Since a garter snake
model kindly posed for my photo shoot Monday, I
thought I'd toss the question out at our readers. Why do you
think garter snakes are "not as beneficial to gardens as believed"?
I feel the reason that you would want the gardner snake, or any snake for that matter, to stay out of your garden is........................
Short pieces of garden hose are used in a garden to replicate snakes habitating in your garden. Snakes keep several types of beneficial birds out of a garden.
If you use your chickens to help rid your garden of bugs, the snake may keep the chickens from performing their task.
If you have a dog, and I have seen many dog tare up a large space of ground to get to a snake, your garden may be partially destroyed by a dog trying to get at a snake.
Gardner sakes are food for other snakes that you may not want in your garden because they are dangerous. If the snake does not live in your garden there is no reason for the more dangerous snake to be there.
That is it for me.
Mona --- It sounds like you really don't like snakes. I can't say I agree with any of those reasons not to want snakes in the garden. In my experience, having predators higher up the ladder (like snakes) keeps the whole ecosystem in balance.
I think that birds (both native and chickens) are smart enough to know that a little garter snake isn't going to be able to swallow them. The hoses people use to deter birds mimic much larger snakes.

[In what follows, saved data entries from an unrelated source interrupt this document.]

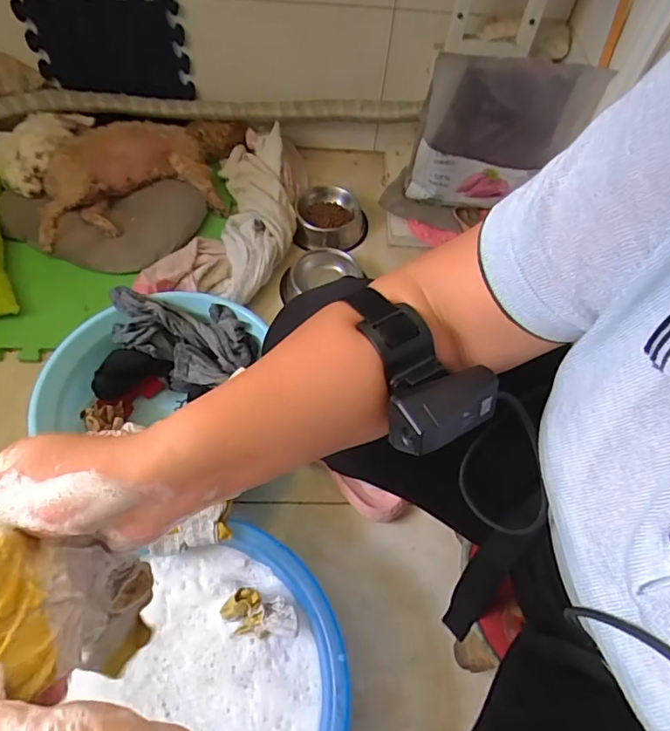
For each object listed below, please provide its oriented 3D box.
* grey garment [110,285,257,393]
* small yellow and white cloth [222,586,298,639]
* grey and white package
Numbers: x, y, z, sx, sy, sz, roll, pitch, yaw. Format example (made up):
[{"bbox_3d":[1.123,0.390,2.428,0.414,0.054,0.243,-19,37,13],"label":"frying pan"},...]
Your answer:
[{"bbox_3d":[-0.230,-0.033,0.775,0.213,0.116,0.112,4,59,-2],"label":"grey garment"},{"bbox_3d":[-0.087,0.290,0.590,0.086,0.036,0.048,3,59,-3],"label":"small yellow and white cloth"},{"bbox_3d":[0.288,-0.408,0.901,0.267,0.280,0.046,0,59,-5],"label":"grey and white package"}]

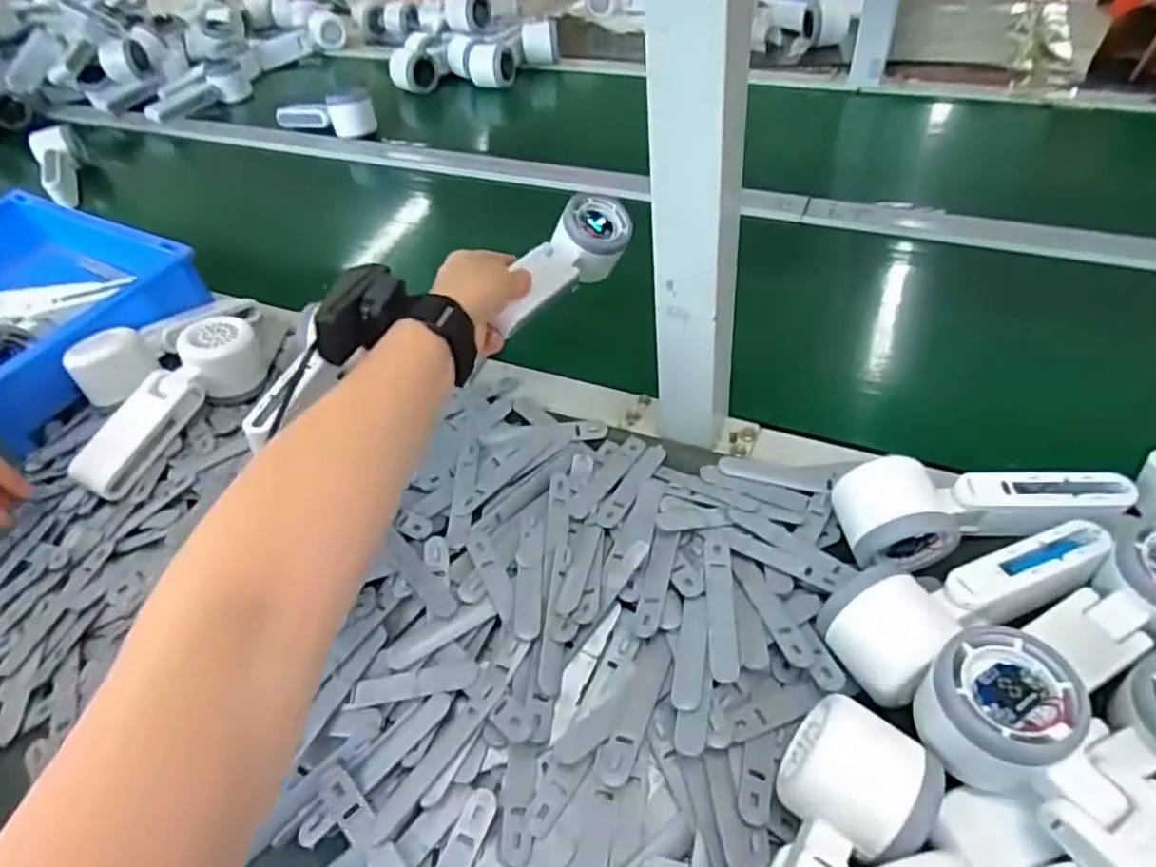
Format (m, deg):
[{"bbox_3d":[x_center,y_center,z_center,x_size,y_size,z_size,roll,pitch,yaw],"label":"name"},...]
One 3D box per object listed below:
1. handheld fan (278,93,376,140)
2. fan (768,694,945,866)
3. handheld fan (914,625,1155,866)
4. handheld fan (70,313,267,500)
[{"bbox_3d":[-0.366,-0.458,0.989,0.167,0.058,0.046,17,51,22],"label":"handheld fan"},{"bbox_3d":[0.097,0.200,0.291,0.059,0.054,0.163,23,53,26],"label":"fan"},{"bbox_3d":[0.218,0.157,0.279,0.056,0.053,0.158,-29,50,-20],"label":"handheld fan"},{"bbox_3d":[-0.319,-0.025,0.529,0.052,0.047,0.163,18,52,23],"label":"handheld fan"}]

Lucy is a digger, but snakes aren't usually in the ground, so she doesn't have to dig to get to them. In fact, rat snakes eat small mammals (and other snakes to some extent), so snakes probably would cut back on dog digging in the garden.
The main snakes that eat other snakes (in our area at least) aren't harmful at all. Of our two poisonous snakes, copperheads sometimes eat snakes, but also eat small mammals, birds, lizards, amphibians, and insects. Rattlesnakes don't seem to eat other snakes at all. I somehow doubt having a few garter snakes in the garden is going to attract either.

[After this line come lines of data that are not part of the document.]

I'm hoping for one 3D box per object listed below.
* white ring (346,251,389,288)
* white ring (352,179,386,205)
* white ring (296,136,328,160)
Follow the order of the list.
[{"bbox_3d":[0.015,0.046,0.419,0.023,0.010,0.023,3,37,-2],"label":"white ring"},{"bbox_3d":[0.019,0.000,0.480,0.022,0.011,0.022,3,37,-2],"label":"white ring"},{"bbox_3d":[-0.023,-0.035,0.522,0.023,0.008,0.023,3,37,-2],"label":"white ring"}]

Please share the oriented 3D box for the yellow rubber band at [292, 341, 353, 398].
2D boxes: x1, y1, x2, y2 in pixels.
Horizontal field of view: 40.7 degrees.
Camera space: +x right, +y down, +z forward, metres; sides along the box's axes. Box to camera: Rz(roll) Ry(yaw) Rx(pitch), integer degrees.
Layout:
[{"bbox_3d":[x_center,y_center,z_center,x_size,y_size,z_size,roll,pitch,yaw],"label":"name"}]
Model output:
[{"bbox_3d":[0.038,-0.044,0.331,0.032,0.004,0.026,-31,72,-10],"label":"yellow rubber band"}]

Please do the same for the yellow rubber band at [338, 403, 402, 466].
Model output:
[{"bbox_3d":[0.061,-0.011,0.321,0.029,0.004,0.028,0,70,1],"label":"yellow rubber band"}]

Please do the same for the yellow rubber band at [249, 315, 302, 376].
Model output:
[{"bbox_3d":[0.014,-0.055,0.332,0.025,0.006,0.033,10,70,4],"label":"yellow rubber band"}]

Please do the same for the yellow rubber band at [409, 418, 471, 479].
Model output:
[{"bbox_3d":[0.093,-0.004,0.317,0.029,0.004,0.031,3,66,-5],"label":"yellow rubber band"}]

But, as you can tell, I'm pro snake. I've only seen poisonous snakes in the wild a handful of times during a very outdoorsy life, so I don't worry much about them.
Rein --- Interesting. Do you mean the caterpillars in the ears of corn when you say corn worms? We always have a few of those, but not many. Maybe our garter snake is doing his job.
Ikwig --- That's about how I feel about most things in the garden. If they're not obviously causing problems, they're good indicators of biodiversity.
Dennis --- That'd have to be a pretty small frog or a pretty big garter snake! I'd actually like to have some of the bigger snakes around, but Lucy eats anything larger than a garter snake, and we have lots of frogs and toads.
As I see it, D Baird's comment is extremely sound. Frog's don't crawl out out of the pond big. I could so easily see even a small garter snake getting an inside tip that the tadpoles have all grown legs, and finding the perfect dark little place to snatch them up as they crawl out of the water - even before they have learned to hop! In a sustained environment, the presence of garter snakes could certainly lower the frog population. ] j [
Jeremiah --- Good point. I've been pondering the funny comments on this post and decided that we're all irrational about snakes --- either thinking they're good with no data or that they're bad with no data. (A bit like religion....)
I think you're right that a garter snake could eat young frogs and toads, but I doubt they'd put much of a dent in our population. If every tadpole within hopping distance of our garden during just one spring grew up and came to visit, they would literally cover the entire ground. I think parent toads only need one tadpole out of the hundreds they parent each year to survive, if that, to keep populations steady. Presumably, amphibian-eating snakes work a bit like wolves and mountain lions used to, culling the weaker members so the more fit ones survive to pass on their genes.